● **Consegna 1**:
Rispondi alle seguenti domande basandoti sul testo fornito:
(a) Chi chiede, il 13 luglio 1992, l'archiviazione dell'inchiesta mafia e appalti?
(b) In quale riunione Paolo Borsellino chiede notizie sull'inchiesta?
(c) Quale dei due sostituti procuratori che avevano chiesto l'archiviazione era presente a quella riunione?
● **Consegna 2**: Restituisci alla lettera la parte del testo fornito che comincia con le parole "14 luglio 1992, in" e si ferma dopo le parole "tra i presenti).".

13 luglio 1992, i sostituti procuratori Guido Lo Forte e Roberto Scarpinato chiedono l’archiviazione dell’inchiesta mafia e appalti.
14 luglio 1992, in una riunione dei magistrati della Procura di Palermo, Paolo Borsellino chiede notizie sull’inchiesta e afferma che i Carabinieri sono delusi della sua gestione. Dalle successive dichiarazioni al Csm da parte dei presenti a quella riunione, emerge che nessuno gli dice che ne è già stata proposta l’archiviazione (Guido Lo Forte era tra i presenti).

● **Materiale fornito**:
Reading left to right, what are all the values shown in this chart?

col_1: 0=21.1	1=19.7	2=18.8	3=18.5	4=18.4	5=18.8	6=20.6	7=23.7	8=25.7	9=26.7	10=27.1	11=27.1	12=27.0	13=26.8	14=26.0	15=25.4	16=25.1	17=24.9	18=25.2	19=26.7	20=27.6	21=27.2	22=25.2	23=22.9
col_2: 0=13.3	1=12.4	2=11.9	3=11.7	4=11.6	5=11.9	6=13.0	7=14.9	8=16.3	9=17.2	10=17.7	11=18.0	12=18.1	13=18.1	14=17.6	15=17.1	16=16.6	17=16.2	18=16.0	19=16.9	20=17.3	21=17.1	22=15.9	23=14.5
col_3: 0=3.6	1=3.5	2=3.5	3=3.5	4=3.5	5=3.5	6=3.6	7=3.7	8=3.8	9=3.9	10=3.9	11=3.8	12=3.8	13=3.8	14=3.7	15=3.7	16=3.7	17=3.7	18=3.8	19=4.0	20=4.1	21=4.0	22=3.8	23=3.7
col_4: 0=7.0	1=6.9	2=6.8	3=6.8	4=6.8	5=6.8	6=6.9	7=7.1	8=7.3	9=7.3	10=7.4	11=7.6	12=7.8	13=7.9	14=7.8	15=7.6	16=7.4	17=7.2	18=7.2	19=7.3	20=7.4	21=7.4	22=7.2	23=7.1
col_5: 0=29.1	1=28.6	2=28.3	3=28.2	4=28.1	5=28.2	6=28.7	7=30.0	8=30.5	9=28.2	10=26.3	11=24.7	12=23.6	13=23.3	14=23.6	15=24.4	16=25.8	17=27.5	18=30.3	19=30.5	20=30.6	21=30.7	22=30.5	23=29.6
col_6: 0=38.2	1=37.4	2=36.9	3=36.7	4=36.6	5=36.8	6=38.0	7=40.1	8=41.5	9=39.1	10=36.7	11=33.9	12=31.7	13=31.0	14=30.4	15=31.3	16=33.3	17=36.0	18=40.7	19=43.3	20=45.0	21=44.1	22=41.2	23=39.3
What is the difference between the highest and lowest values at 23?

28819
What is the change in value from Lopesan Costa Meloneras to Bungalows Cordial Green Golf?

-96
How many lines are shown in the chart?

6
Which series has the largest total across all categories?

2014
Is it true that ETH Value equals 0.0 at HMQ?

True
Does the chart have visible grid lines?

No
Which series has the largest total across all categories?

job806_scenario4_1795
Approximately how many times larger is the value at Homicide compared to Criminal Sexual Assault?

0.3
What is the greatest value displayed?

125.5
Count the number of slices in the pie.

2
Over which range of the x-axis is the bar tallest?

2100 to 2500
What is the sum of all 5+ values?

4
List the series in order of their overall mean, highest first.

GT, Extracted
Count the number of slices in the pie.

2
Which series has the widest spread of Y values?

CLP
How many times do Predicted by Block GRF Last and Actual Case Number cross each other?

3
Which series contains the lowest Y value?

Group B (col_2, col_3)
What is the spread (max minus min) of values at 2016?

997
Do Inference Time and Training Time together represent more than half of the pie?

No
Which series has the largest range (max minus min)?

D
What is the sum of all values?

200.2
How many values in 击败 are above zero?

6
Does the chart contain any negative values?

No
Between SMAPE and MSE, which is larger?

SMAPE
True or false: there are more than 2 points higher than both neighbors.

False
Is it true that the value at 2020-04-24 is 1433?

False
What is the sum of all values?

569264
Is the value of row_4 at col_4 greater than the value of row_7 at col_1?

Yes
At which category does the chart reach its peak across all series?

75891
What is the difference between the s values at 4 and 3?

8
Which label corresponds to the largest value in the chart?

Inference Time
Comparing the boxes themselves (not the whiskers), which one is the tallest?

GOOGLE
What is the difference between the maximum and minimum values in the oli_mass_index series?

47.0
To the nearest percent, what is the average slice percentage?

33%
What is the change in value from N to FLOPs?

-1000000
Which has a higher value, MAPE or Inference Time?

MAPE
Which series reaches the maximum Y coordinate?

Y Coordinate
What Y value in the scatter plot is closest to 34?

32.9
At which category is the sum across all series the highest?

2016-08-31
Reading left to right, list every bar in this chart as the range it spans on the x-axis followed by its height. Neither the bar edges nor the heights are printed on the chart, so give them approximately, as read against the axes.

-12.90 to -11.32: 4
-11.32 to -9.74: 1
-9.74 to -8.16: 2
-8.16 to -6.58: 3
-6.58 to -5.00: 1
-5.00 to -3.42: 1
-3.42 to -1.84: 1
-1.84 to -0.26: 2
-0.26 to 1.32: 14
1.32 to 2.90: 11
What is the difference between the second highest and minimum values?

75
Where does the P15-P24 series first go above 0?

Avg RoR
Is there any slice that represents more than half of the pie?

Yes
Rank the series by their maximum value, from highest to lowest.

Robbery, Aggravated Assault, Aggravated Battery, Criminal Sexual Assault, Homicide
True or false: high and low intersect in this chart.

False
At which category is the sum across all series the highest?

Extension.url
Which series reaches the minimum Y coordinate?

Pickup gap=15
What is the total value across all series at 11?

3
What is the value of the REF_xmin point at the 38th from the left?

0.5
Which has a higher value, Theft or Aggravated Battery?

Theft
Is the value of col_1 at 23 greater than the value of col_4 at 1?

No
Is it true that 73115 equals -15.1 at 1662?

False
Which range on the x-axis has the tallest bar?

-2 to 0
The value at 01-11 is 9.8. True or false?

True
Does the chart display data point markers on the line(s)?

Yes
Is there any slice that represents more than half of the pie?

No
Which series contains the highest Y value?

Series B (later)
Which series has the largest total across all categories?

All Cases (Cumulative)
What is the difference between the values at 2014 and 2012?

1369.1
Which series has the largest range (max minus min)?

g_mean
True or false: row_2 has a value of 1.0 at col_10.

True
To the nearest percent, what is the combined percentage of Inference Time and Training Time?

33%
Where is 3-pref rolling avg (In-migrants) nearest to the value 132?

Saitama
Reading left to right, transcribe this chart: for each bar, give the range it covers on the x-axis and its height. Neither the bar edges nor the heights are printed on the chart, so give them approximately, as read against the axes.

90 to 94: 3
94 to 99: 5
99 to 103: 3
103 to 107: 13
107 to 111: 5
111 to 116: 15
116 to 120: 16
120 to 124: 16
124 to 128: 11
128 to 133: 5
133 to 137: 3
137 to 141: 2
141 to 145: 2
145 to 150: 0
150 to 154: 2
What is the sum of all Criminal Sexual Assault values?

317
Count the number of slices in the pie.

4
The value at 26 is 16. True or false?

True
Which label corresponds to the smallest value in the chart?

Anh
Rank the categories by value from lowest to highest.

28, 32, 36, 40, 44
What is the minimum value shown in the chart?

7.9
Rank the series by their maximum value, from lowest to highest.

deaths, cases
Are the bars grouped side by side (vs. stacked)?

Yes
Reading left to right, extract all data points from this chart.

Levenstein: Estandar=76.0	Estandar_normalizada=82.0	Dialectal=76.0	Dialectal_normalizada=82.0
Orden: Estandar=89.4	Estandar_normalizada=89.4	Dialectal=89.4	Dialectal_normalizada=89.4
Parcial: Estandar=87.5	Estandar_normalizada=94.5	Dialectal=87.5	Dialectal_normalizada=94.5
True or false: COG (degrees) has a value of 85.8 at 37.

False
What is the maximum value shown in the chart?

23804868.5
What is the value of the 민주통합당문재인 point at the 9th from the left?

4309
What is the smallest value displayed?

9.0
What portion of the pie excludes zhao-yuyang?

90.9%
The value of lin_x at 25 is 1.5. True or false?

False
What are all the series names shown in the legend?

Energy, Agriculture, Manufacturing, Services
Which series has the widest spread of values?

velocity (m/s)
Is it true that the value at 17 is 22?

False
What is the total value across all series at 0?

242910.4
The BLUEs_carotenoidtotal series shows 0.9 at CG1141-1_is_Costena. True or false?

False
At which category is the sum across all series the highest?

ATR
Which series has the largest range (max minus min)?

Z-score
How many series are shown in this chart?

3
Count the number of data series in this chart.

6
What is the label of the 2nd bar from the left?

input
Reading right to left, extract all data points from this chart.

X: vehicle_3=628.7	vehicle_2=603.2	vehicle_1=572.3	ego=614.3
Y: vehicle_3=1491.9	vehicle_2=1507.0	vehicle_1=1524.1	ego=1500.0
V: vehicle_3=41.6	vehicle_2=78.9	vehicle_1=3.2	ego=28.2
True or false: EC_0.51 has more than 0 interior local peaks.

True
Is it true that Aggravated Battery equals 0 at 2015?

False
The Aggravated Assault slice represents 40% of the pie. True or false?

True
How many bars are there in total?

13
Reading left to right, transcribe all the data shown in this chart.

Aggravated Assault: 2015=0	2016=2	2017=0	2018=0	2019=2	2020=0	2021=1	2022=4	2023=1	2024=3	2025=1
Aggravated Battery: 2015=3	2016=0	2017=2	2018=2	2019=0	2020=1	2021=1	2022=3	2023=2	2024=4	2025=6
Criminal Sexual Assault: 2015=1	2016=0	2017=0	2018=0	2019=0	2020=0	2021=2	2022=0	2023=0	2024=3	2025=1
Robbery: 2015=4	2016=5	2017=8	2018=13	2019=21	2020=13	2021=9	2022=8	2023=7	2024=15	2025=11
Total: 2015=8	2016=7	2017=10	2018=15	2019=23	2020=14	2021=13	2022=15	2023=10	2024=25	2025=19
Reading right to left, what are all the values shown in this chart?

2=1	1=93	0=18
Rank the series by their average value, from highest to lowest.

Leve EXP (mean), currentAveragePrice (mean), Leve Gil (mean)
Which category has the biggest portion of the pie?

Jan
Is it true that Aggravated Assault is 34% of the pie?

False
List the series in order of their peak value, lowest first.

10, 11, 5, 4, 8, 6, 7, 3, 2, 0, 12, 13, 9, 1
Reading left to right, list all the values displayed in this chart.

● **Risultato 1**:
(a) I sostituti procuratori Guido Lo Forte e Roberto Scarpinato.
(b) In una riunione dei magistrati della Procura di Palermo, il 14 luglio 1992.
(c) Guido Lo Forte.

● **Risultato 2**:
14 luglio 1992, in una riunione dei magistrati della Procura di Palermo, Paolo Borsellino chiede notizie sull’inchiesta e afferma che i Carabinieri sono delusi della sua gestione. Dalle successive dichiarazioni al Csm da parte dei presenti a quella riunione, emerge che nessuno gli dice che ne è già stata proposta l’archiviazione (Guido Lo Forte era tra i presenti).